8. Caros Irmãos! Não quereria terminar esta reflexão sem vos fazer uma confidência. Durante o meu Pontificado foi-me dado, até agora, visitar três vezes a vossa amada pátria. Entre tantas recordações comovedoras, permaneceu-me na memória, com particular intensidade, um hino à Igreja, que os fiéis cantavam com fervor: "Uma casa gloriosa estende-se no nosso País...". Este hino exprime a alegria e o afecto pela Igreja e também o orgulho de a ela pertencer, que ainda hoje distingue plêiades de fiéis na Alemanha. Tenho diante dos olhos os sacerdotes, os diáconos e os religiosos, que sustentam a Igreja com o testemunho do seu serviço e da vida consagrada. Penso em tantos homens e mulheres que vivem a própria vocação de fiéis leigos, colaborando com missão oficial ou como voluntários no cuidado das almas ou nos conselhos administrativos e paroquiais. Não por último quereria recordar as associações eclesiais, entre as quais algumas muito antigas, que são semelhantes a árvores majestosas, e os novos movimentos espirituais, que em parte são ainda pequenas plantas delicadas. De modo especial quereria recordar os fiéis que oram em silêncio, dando respiro à acção da Igreja. Levai a todos as minhas mais caras saudações! De modo especial levai aos jovens o convite para o Dia Mundial da Juventude no ano 2000: o Papa espera-os!

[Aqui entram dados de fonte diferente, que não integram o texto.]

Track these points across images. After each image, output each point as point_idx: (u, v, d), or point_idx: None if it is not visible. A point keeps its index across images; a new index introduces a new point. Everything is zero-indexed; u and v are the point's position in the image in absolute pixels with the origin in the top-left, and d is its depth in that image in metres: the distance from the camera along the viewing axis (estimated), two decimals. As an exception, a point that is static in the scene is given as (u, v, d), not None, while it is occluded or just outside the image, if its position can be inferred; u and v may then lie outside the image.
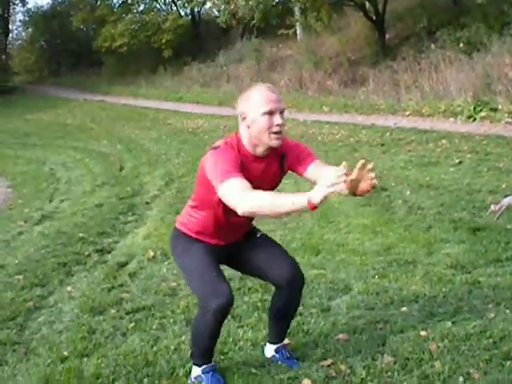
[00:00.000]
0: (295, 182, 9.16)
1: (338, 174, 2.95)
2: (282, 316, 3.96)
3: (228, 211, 3.50)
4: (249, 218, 3.80)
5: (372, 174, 3.07)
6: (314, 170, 3.58)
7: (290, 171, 3.71)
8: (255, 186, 3.37)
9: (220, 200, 3.38)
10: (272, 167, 3.62)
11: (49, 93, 37.92)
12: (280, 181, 3.74)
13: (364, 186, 3.11)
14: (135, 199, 9.80)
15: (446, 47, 17.58)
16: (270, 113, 3.40)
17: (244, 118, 3.48)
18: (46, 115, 27.07)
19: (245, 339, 4.32)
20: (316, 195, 2.97)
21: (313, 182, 3.57)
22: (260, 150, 3.53)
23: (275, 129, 3.41)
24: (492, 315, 4.36)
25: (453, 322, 4.30)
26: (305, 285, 3.87)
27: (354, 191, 3.12)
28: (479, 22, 17.47)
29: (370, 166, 3.08)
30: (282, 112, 3.46)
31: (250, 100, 3.46)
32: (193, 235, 3.75)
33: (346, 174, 2.99)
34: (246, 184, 3.24)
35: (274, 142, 3.45)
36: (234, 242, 3.82)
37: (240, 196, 3.19)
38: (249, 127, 3.46)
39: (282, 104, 3.49)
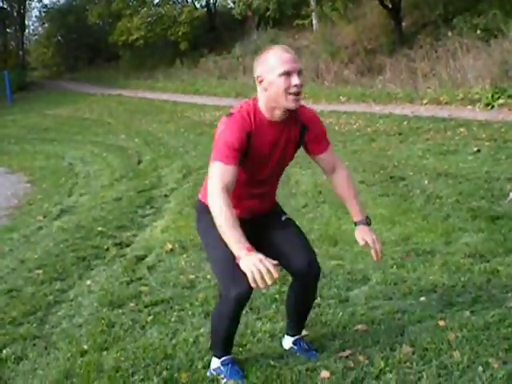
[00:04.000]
0: (312, 174, 9.16)
1: (264, 271, 2.93)
2: (298, 308, 3.95)
3: (248, 182, 3.54)
4: (272, 189, 3.80)
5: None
6: (324, 159, 3.72)
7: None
8: (266, 155, 3.47)
9: (234, 166, 3.37)
10: (290, 133, 3.56)
11: (66, 88, 38.11)
12: (294, 151, 3.69)
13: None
14: (153, 192, 9.83)
15: (463, 34, 17.48)
16: (287, 73, 3.34)
17: (261, 82, 3.42)
18: (64, 110, 27.18)
19: (263, 331, 4.32)
20: (243, 262, 3.01)
21: (321, 167, 3.78)
22: (278, 114, 3.46)
23: (293, 89, 3.35)
24: (511, 304, 4.34)
25: (471, 312, 4.29)
26: (319, 277, 3.81)
27: None
28: (496, 9, 17.33)
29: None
30: (299, 73, 3.39)
31: (266, 62, 3.40)
32: None
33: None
34: (229, 179, 3.27)
35: (292, 104, 3.39)
36: (258, 216, 3.75)
37: (214, 191, 3.24)
38: (266, 90, 3.40)
39: (300, 64, 3.42)
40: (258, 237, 3.75)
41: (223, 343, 3.76)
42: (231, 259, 3.40)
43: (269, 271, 2.92)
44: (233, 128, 3.38)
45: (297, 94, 3.37)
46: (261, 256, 3.00)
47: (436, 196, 7.54)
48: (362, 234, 3.62)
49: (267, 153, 3.48)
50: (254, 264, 2.95)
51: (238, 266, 3.36)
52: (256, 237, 3.76)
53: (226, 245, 3.35)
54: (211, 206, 3.24)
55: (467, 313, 4.27)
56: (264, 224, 3.78)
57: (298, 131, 3.60)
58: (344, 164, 3.87)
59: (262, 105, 3.47)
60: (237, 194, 3.50)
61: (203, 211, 3.68)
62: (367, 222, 3.70)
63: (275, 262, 2.98)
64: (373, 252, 3.56)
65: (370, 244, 3.55)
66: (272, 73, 3.36)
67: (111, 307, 5.12)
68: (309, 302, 3.95)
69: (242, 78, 25.67)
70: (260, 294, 4.97)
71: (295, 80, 3.35)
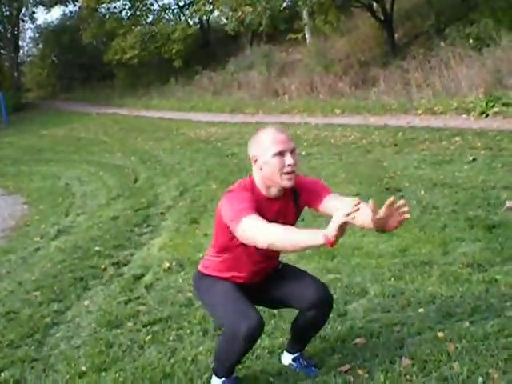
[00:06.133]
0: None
1: (354, 203, 2.91)
2: (306, 332, 3.95)
3: (250, 254, 3.55)
4: (274, 258, 3.79)
5: (405, 208, 3.09)
6: (332, 202, 3.53)
7: (307, 207, 3.72)
8: None
9: (240, 243, 3.40)
10: (288, 207, 3.63)
11: (62, 108, 38.13)
12: (296, 219, 3.73)
13: (392, 222, 3.13)
14: (150, 210, 9.81)
15: (456, 44, 17.52)
16: (281, 153, 3.40)
17: (255, 161, 3.49)
18: (59, 130, 27.19)
19: (262, 347, 4.30)
20: (331, 228, 2.94)
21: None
22: (273, 191, 3.54)
23: (287, 169, 3.41)
24: (510, 313, 4.32)
25: (470, 322, 4.28)
26: (332, 305, 3.81)
27: (382, 228, 3.16)
28: (487, 17, 17.40)
29: (400, 202, 3.09)
30: (292, 152, 3.44)
31: (259, 143, 3.47)
32: (217, 275, 3.73)
33: (373, 211, 3.04)
34: (262, 219, 3.24)
35: (287, 183, 3.45)
36: (260, 281, 3.80)
37: (259, 231, 3.18)
38: (261, 169, 3.47)
39: (293, 144, 3.46)
40: (262, 293, 3.78)
41: (227, 369, 3.75)
42: (237, 302, 3.52)
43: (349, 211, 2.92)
44: (240, 195, 3.44)
45: (291, 173, 3.42)
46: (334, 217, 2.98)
47: (432, 206, 7.53)
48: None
49: None
50: (339, 218, 2.92)
51: (245, 305, 3.49)
52: (259, 294, 3.78)
53: (229, 292, 3.56)
54: (268, 242, 3.16)
55: (466, 323, 4.26)
56: (264, 281, 3.81)
57: (293, 200, 3.64)
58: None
59: (258, 183, 3.54)
60: (238, 266, 3.64)
61: (201, 279, 3.80)
62: None
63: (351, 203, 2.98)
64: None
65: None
66: (266, 153, 3.42)
67: (109, 327, 5.11)
68: (318, 329, 3.96)
69: (237, 93, 25.70)
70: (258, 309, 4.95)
71: (289, 160, 3.41)
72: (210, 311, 3.84)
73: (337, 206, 3.39)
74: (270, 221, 3.35)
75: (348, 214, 2.90)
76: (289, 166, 3.40)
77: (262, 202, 3.50)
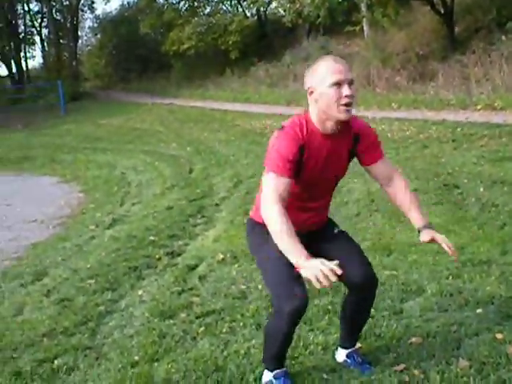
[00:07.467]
0: (365, 182, 9.03)
1: (327, 272, 2.94)
2: (353, 319, 3.86)
3: (302, 196, 3.47)
4: (325, 203, 3.73)
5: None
6: (379, 168, 3.62)
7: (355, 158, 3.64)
8: (320, 168, 3.41)
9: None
10: (343, 145, 3.50)
11: (119, 98, 38.53)
12: (348, 163, 3.62)
13: None
14: (205, 201, 9.82)
15: (517, 38, 17.17)
16: (338, 84, 3.26)
17: (311, 93, 3.36)
18: (116, 120, 27.46)
19: (315, 343, 4.25)
20: (305, 269, 3.00)
21: (373, 177, 3.68)
22: (329, 126, 3.38)
23: (344, 100, 3.27)
24: None
25: (531, 324, 4.16)
26: (376, 289, 3.73)
27: None
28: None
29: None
30: (350, 83, 3.30)
31: (316, 73, 3.34)
32: None
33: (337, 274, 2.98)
34: (283, 190, 3.26)
35: (344, 115, 3.30)
36: (310, 231, 3.68)
37: (269, 201, 3.24)
38: (317, 101, 3.34)
39: (351, 74, 3.34)
40: (313, 250, 3.68)
41: (276, 357, 3.70)
42: (285, 274, 3.32)
43: (332, 270, 2.93)
44: (285, 140, 3.35)
45: (348, 104, 3.29)
46: (320, 259, 3.02)
47: (492, 204, 7.37)
48: (430, 233, 3.48)
49: (321, 166, 3.42)
50: (316, 268, 2.95)
51: (292, 280, 3.31)
52: (310, 250, 3.69)
53: (279, 259, 3.28)
54: (266, 215, 3.23)
55: (526, 325, 4.15)
56: (316, 238, 3.69)
57: (351, 142, 3.52)
58: (400, 173, 3.76)
59: (313, 117, 3.40)
60: (290, 209, 3.40)
61: (254, 228, 3.69)
62: (432, 226, 3.57)
63: (335, 261, 3.01)
64: (446, 247, 3.39)
65: (439, 240, 3.42)
66: (322, 84, 3.29)
67: (162, 318, 5.10)
68: (365, 314, 3.86)
69: (293, 85, 25.57)
70: (312, 305, 4.89)
71: (346, 90, 3.27)
72: (261, 273, 3.75)
73: (383, 175, 3.64)
74: (321, 160, 3.38)
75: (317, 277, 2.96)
76: (346, 96, 3.27)
77: (317, 139, 3.39)
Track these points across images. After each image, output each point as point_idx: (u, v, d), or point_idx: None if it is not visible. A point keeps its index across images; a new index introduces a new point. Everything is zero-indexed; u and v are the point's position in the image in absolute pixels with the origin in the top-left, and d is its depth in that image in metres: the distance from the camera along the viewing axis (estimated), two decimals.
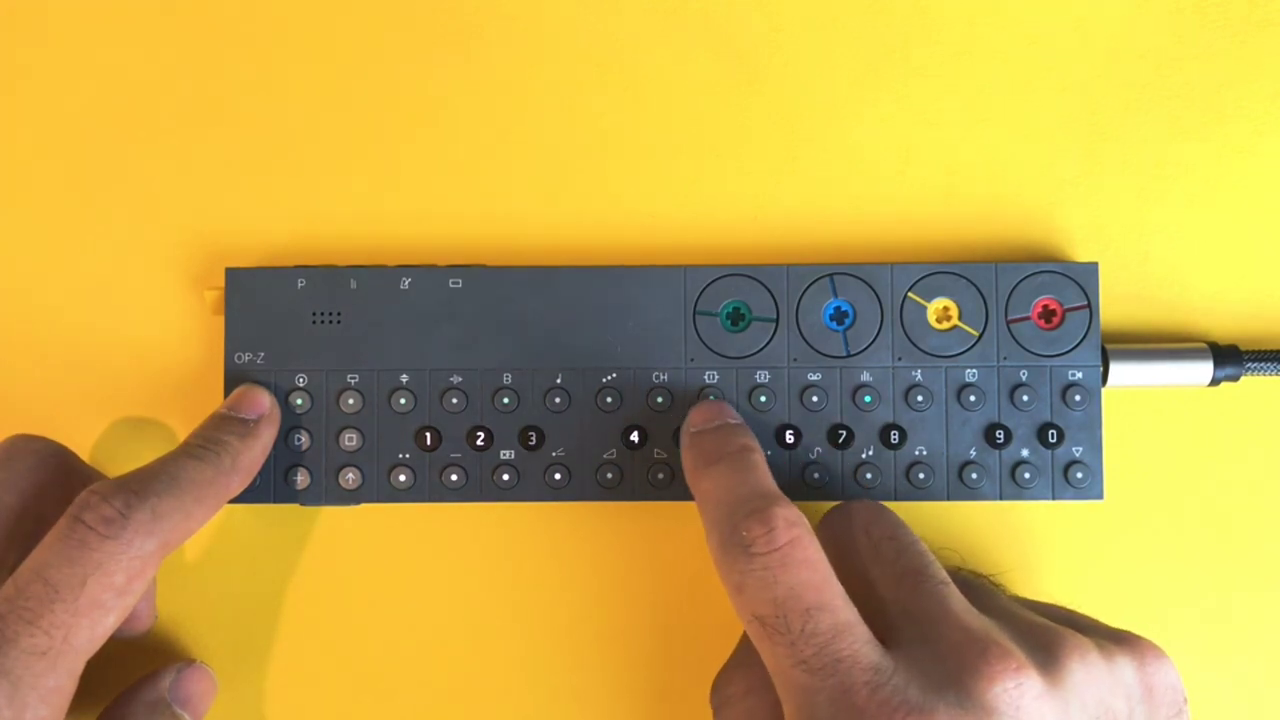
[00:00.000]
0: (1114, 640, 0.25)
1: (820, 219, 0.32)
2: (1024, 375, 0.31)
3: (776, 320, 0.31)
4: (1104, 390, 0.31)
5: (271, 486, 0.31)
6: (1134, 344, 0.31)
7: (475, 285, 0.31)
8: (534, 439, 0.31)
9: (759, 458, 0.28)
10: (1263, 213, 0.32)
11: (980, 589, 0.28)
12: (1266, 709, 0.31)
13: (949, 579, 0.26)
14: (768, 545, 0.24)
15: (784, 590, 0.24)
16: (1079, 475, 0.30)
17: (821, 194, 0.32)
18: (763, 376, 0.31)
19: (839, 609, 0.24)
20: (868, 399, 0.31)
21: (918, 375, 0.31)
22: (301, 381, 0.31)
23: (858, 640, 0.24)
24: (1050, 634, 0.25)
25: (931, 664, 0.24)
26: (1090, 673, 0.24)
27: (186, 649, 0.32)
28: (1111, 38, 0.32)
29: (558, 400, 0.31)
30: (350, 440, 0.31)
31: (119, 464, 0.32)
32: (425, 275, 0.31)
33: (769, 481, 0.27)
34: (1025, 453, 0.31)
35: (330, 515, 0.32)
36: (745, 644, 0.29)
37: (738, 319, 0.31)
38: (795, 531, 0.25)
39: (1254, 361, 0.31)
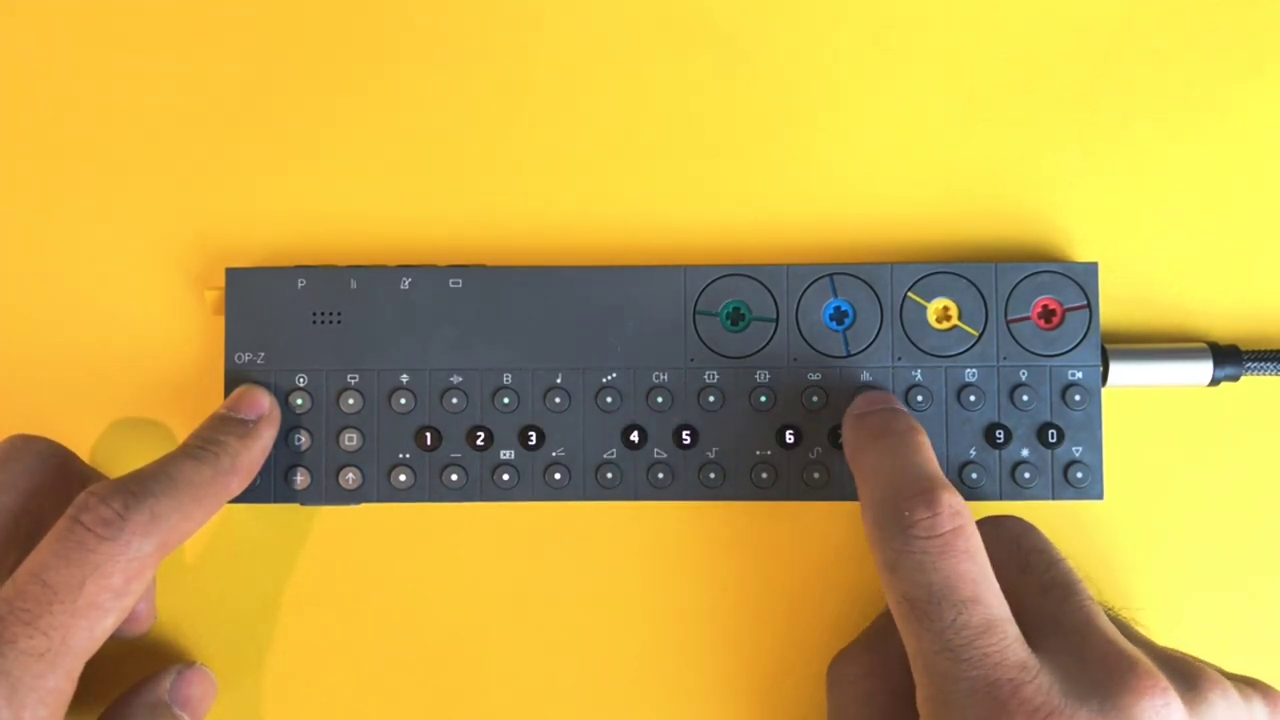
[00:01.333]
0: (1248, 684, 0.26)
1: (820, 219, 0.32)
2: (1024, 375, 0.31)
3: (776, 320, 0.31)
4: (1104, 390, 0.31)
5: (271, 486, 0.31)
6: (1134, 344, 0.31)
7: (475, 285, 0.31)
8: (534, 439, 0.31)
9: (925, 440, 0.28)
10: (1263, 213, 0.32)
11: (1119, 621, 0.28)
12: None
13: (1094, 599, 0.26)
14: (930, 530, 0.25)
15: (940, 577, 0.24)
16: (1079, 475, 0.30)
17: (821, 194, 0.32)
18: (763, 376, 0.31)
19: (993, 604, 0.24)
20: None
21: (917, 375, 0.31)
22: (301, 381, 0.31)
23: (1008, 637, 0.24)
24: (1192, 666, 0.25)
25: (1077, 671, 0.24)
26: (1231, 709, 0.24)
27: (186, 649, 0.32)
28: (1111, 37, 0.32)
29: (558, 400, 0.31)
30: (350, 440, 0.31)
31: (119, 464, 0.32)
32: (425, 275, 0.31)
33: (935, 466, 0.27)
34: (1025, 453, 0.30)
35: (330, 515, 0.32)
36: (873, 628, 0.29)
37: (738, 319, 0.31)
38: (959, 520, 0.25)
39: (1254, 361, 0.31)
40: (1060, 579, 0.26)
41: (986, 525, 0.28)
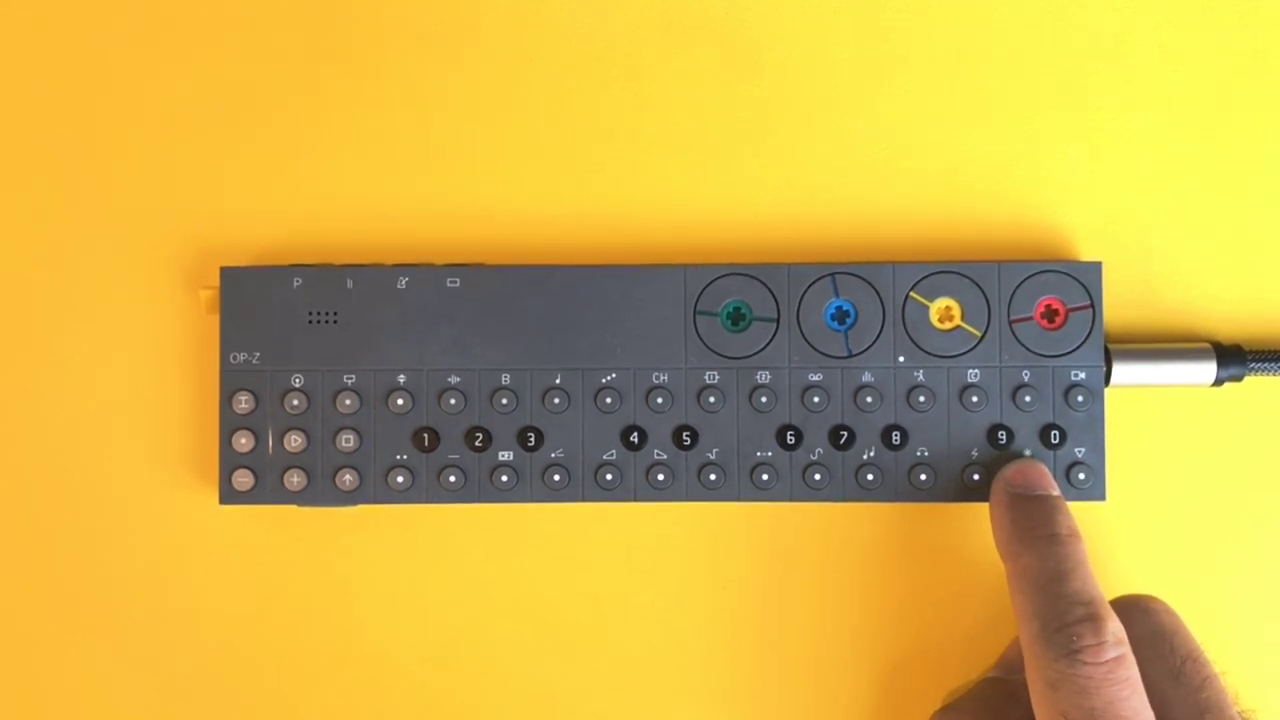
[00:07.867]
0: None
1: (821, 218, 0.32)
2: (1026, 376, 0.30)
3: (777, 320, 0.31)
4: (1107, 390, 0.30)
5: (268, 488, 0.30)
6: (1137, 344, 0.31)
7: (473, 284, 0.31)
8: (533, 440, 0.30)
9: (1085, 548, 0.28)
10: (1267, 212, 0.32)
11: None
12: (1270, 710, 0.31)
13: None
14: (1096, 657, 0.25)
15: (1100, 704, 0.25)
16: (1081, 476, 0.30)
17: (823, 193, 0.32)
18: (763, 377, 0.30)
19: None
20: (869, 399, 0.30)
21: (920, 376, 0.30)
22: (298, 382, 0.30)
23: None
24: None
25: None
26: None
27: (183, 651, 0.32)
28: (1116, 35, 0.32)
29: (556, 401, 0.30)
30: (347, 441, 0.30)
31: (112, 464, 0.32)
32: (422, 274, 0.31)
33: (1096, 583, 0.27)
34: (1028, 453, 0.30)
35: (327, 516, 0.31)
36: (976, 694, 0.30)
37: (738, 319, 0.31)
38: (1122, 650, 0.25)
39: (1258, 361, 0.31)
40: (1214, 701, 0.27)
41: (1136, 612, 0.28)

9. A minha esperança para vós e para todos os católicos da vossa pátria é aquela que o Apóstolo Pedro formulou: "Como pedras vivas, entrai na construção dum edifício espiritual, por meio dum sacerdócio santo, cujo fim é oferecer sacrifícios espirituais a Deus, que vos chamou das trevas para a sua Luz admirável" (1 Pd 2, 5-9b). Pela intercessão de Maria, que como "domus aurea" é modelo da Igreja, faço votos por que a Igreja na Alemanha seja e se torne sempre mais, também no novo milénio, "uma casa gloriosa que se estende no nosso País", como cantais no vosso bonito hino.

Com estes sentimentos e estas esperanças concedo de coração a Bênção Apostólica a vós e a todos aqueles que estão confiados ao vosso cuidado pastoral.